Absolutely, Skyline is used in this way more and more, and we do have a command-line interface. https://skyline.ms/wiki/home/software/Skyline/download.view?entityId=c33e6082-9c2a-102f-a8bb-da20258202b3&name=Skyline%20Command-Line%20Interface-3_7.pdf Our own tool AutoQC Loader uses this command-line interface to process system suitability runs as they are completed by the instruments and upload them automatically to a Panorama Server (often http://panoramaweb.org/). But we were originally thinking along the lines of taking a Skyline template method document, importing results and then exporting a template report, which would then be consumed by a downstream tool. I have done a lot of this myself to very positive effect with R as the downstream tool for generating plots or recording summary tables for future multi-data set plots.
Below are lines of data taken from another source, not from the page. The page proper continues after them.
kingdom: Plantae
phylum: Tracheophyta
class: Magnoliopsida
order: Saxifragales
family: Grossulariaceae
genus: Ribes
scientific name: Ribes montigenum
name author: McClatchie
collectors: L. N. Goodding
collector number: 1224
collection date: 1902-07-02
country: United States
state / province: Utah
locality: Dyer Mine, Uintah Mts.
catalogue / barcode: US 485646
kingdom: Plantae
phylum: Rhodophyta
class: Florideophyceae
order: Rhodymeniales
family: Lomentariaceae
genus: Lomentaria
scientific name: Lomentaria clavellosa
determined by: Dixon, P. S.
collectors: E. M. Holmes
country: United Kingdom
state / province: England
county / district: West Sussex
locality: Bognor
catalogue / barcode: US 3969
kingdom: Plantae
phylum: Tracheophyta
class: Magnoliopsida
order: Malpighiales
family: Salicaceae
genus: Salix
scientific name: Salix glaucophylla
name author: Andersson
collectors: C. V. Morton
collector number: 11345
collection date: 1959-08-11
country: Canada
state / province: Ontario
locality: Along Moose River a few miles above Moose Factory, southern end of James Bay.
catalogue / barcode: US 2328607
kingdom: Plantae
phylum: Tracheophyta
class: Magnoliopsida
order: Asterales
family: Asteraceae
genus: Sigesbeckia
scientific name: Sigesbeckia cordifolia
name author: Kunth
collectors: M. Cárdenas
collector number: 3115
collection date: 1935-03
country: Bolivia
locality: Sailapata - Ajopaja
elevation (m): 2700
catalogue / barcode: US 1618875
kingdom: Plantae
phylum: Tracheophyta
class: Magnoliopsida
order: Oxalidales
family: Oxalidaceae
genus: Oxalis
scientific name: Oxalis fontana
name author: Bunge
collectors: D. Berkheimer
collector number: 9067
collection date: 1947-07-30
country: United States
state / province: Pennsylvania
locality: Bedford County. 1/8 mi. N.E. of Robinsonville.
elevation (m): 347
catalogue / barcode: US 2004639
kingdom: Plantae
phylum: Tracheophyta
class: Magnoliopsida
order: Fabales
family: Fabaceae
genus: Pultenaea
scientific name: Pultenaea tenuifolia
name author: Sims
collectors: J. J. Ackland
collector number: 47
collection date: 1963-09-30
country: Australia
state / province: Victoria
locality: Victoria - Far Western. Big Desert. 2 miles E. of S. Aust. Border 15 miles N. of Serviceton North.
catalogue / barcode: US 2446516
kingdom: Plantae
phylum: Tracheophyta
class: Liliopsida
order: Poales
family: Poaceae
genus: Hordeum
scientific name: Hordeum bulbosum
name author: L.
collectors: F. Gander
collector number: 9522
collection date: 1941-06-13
You can even get a sense of this for DIA data in the two most recent Skyline Tutorial Webinars: https://skyline.ms/webinar14.url https://skyline.ms/webinar15.url

It does seem conceivable that we could produce a fully Apache friendly version of Skyline (with Matt's help) by limiting it to importing open formats (and no library building from Mascot .dat files). That would still be a Windows-only executable, but we have included getting this running on Linux in our current R01 aims, and .NET core seems like it could make this possible.

brendanx67 commented 6 years ago

Here also is a support request from a Skyline user packaging Skyline for command-line pipeline use in Docker:

https://skyline.ms/announcements/home/support/thread.view?rowId=29076

Jarrett Egertson in the MacCoss lab has also been working on Dockerized Skyline automated processing.

Note that the licensing is such that you can redistribute your derivative works as long as they are not for commercial gain. That is the biggest difference between current Skyline packaging and true Apache licensing, where derivative works can be redistributed for commercial gain. But you can definite redistribute freely available work based on the ProteoWizard data access layer.

chambm commented 6 years ago

Ugh. :man_facepalming: Of course it's still Windows only even without vendor libraries. It uses C++/CLI mixed mode assemblies to get data from ProteoWizard. Refactoring this to use something that can also work on Linux/Mono (I don't think .NET core is proposing to support C++/CLI at all) is quite frequently requested. But it's not going to be simple.

nilshoffmann commented 4 years ago

@chambm @brendanx67 Would you recommend using the Skyline / Proteowizard Docker container instead of a native assemly nowadays for running on a Linux host? https://hub.docker.com/r/chambm/pwiz-skyline-i-agree-to-the-vendor-licenses

chambm commented 4 years ago

Yes, that's definitely the way to run on Linux now. Only with SkylineCmd from command-line, of course. The GUI aspects aren't working.